WORK ITEM - Only the lines from the one containing "part: (1153, 1055) -> (616, 772), size x1.67" to the end of the entries should be written out, each exactly as it stands, both ends included.

------------------------------------

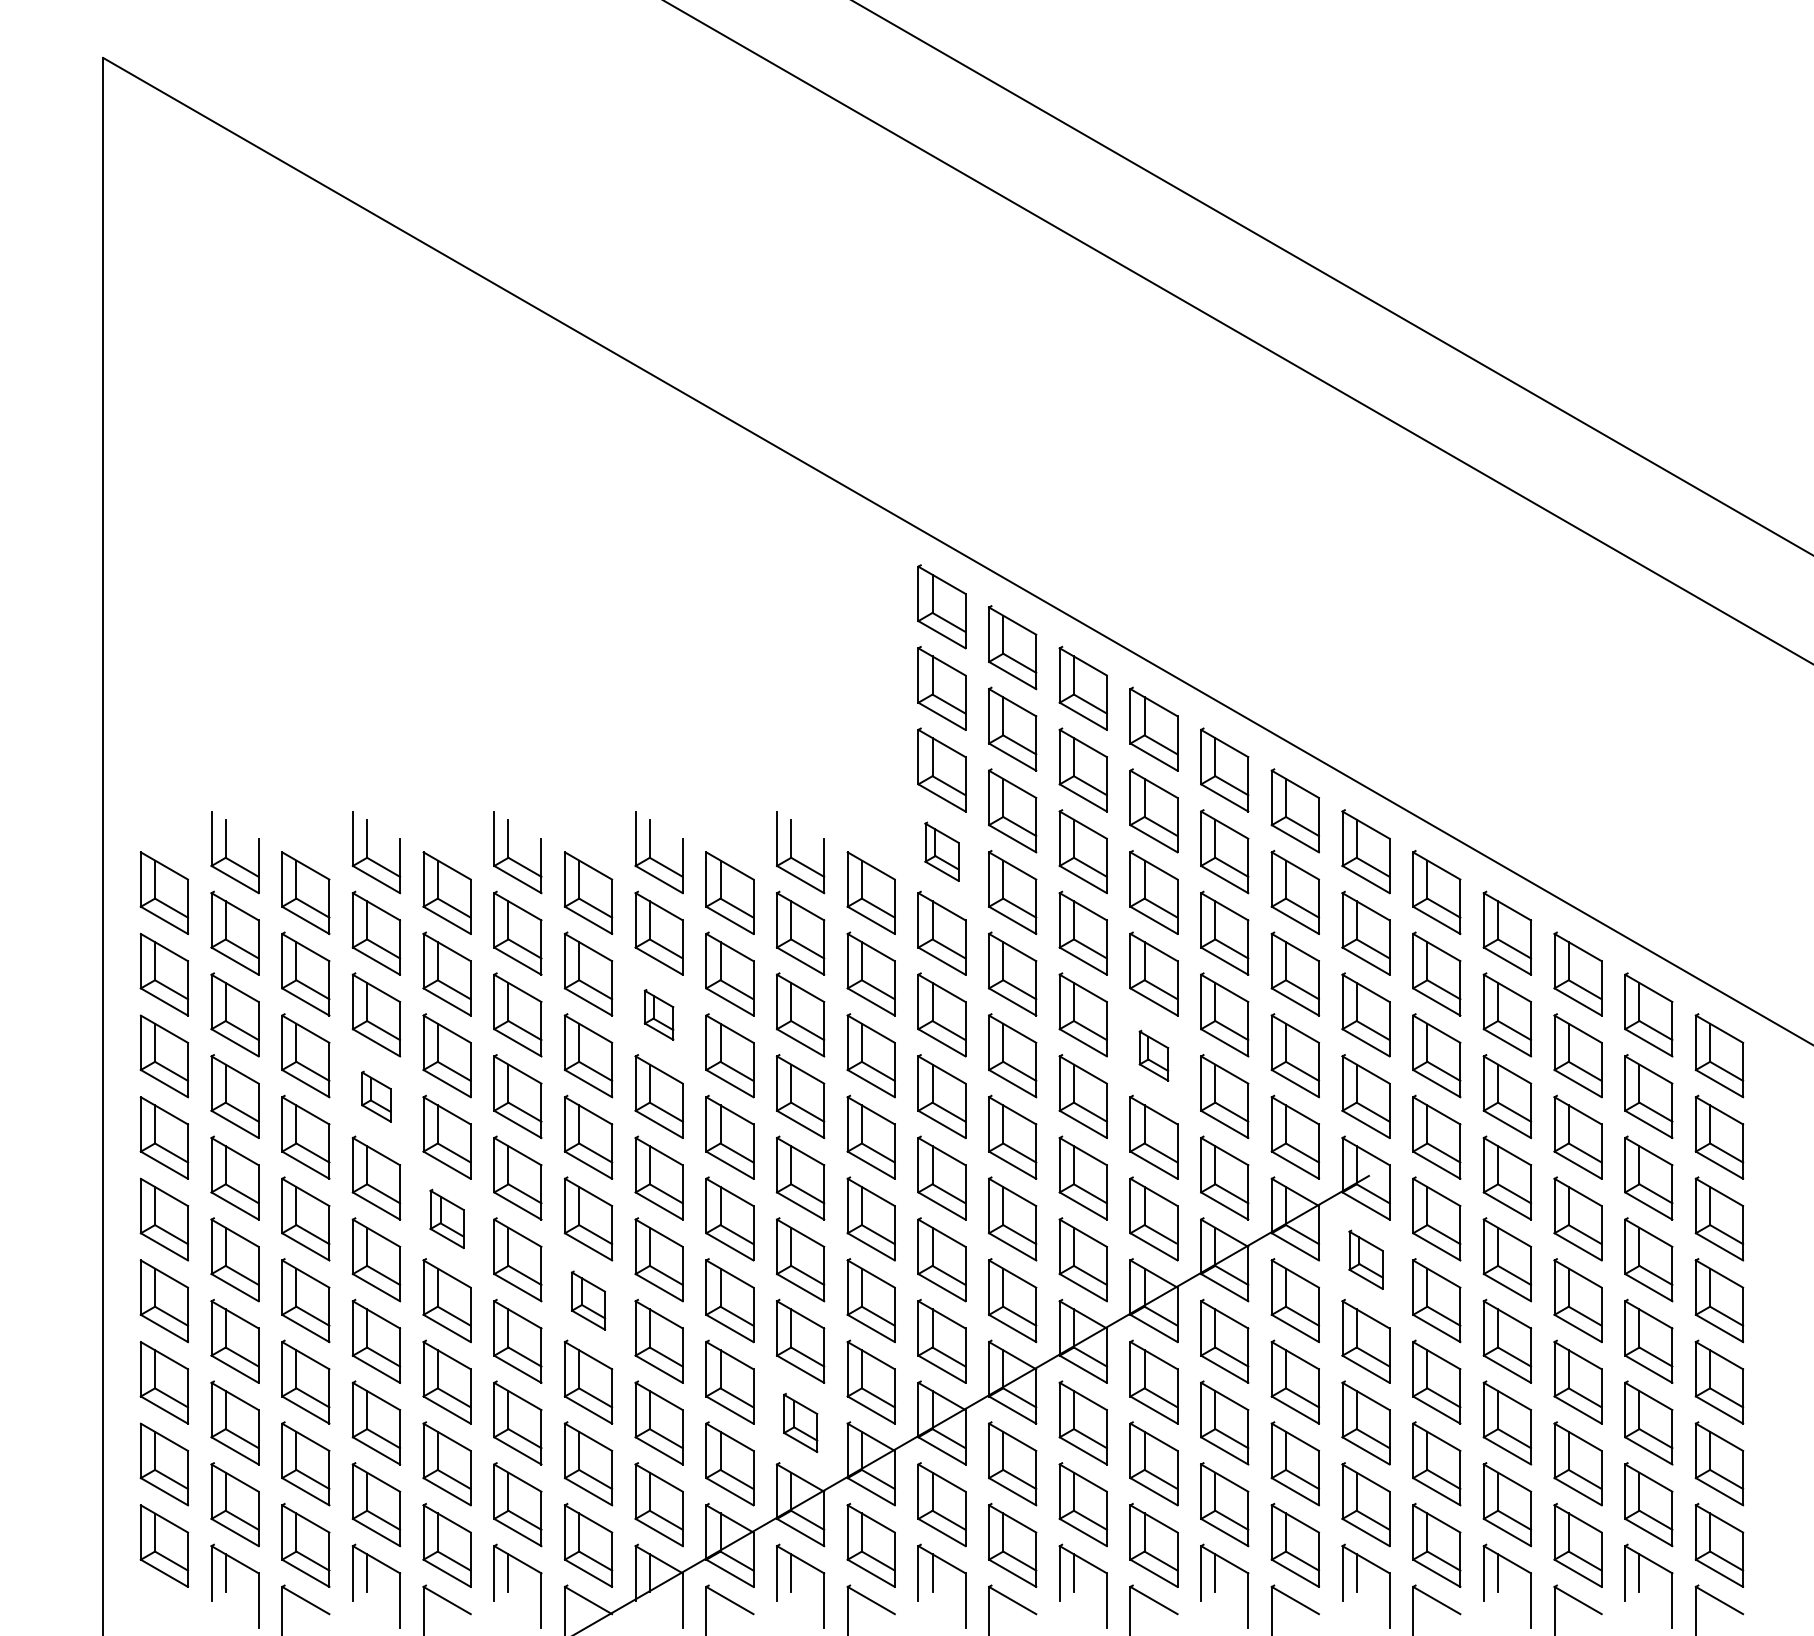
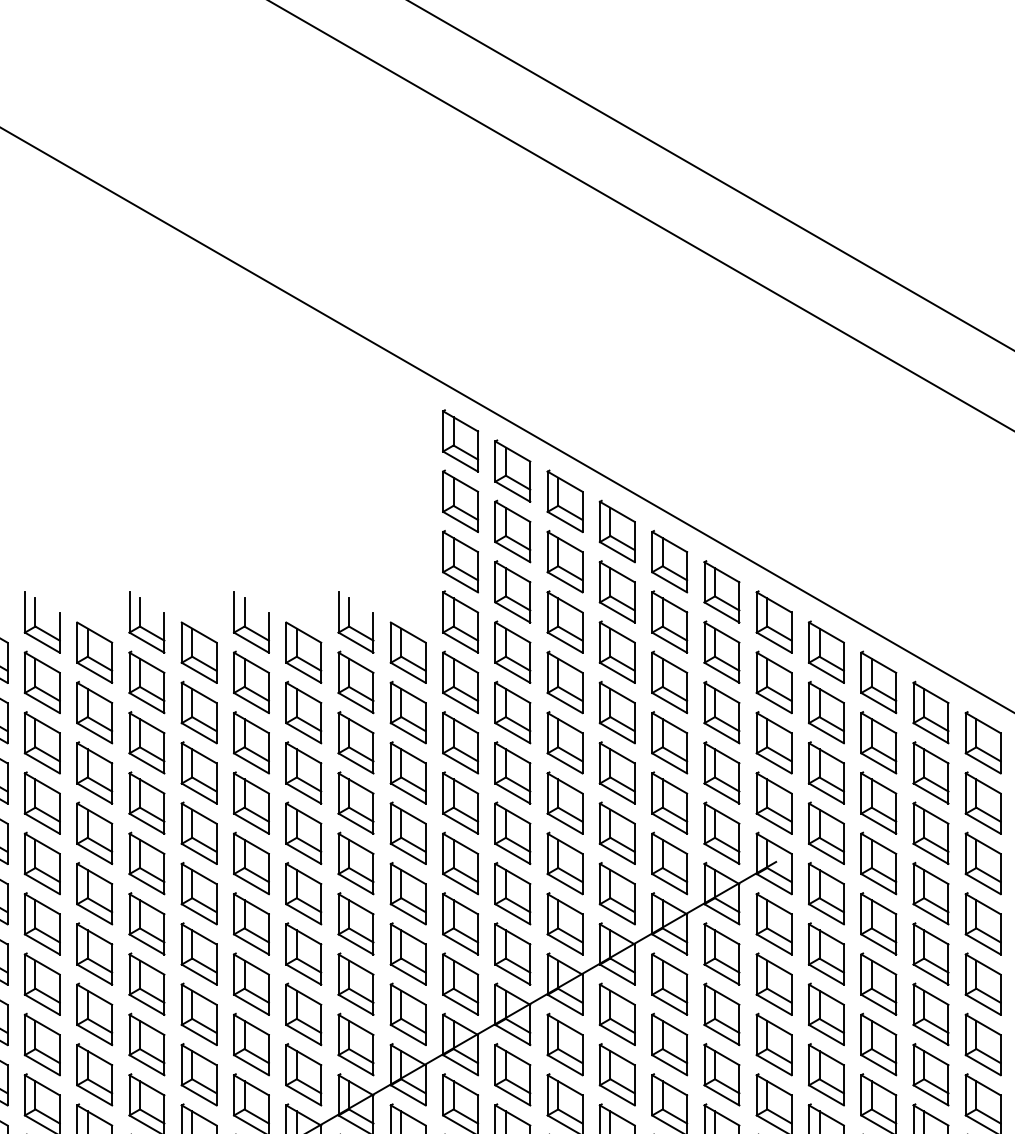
part: (941, 851) -> (460, 621), size x1.43
part: (658, 1014) -> (250, 742), size x1.67
part: (1153, 1055) -> (616, 772), size x1.67
part: (376, 1096) -> (42, 803), size x1.67
part: (446, 1218) -> (94, 893), size x1.43
part: (1365, 1259) -> (773, 923), size x1.43
part: (588, 1300) -> (199, 953), size x1.43
part: (800, 1422) -> (355, 1044), size x1.43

------------------------------------

ANSWER BOX -
part: (1153, 1055) -> (616, 772), size x1.67
part: (376, 1096) -> (42, 803), size x1.67
part: (446, 1218) -> (94, 893), size x1.43
part: (1365, 1259) -> (773, 923), size x1.43
part: (588, 1300) -> (199, 953), size x1.43
part: (800, 1422) -> (355, 1044), size x1.43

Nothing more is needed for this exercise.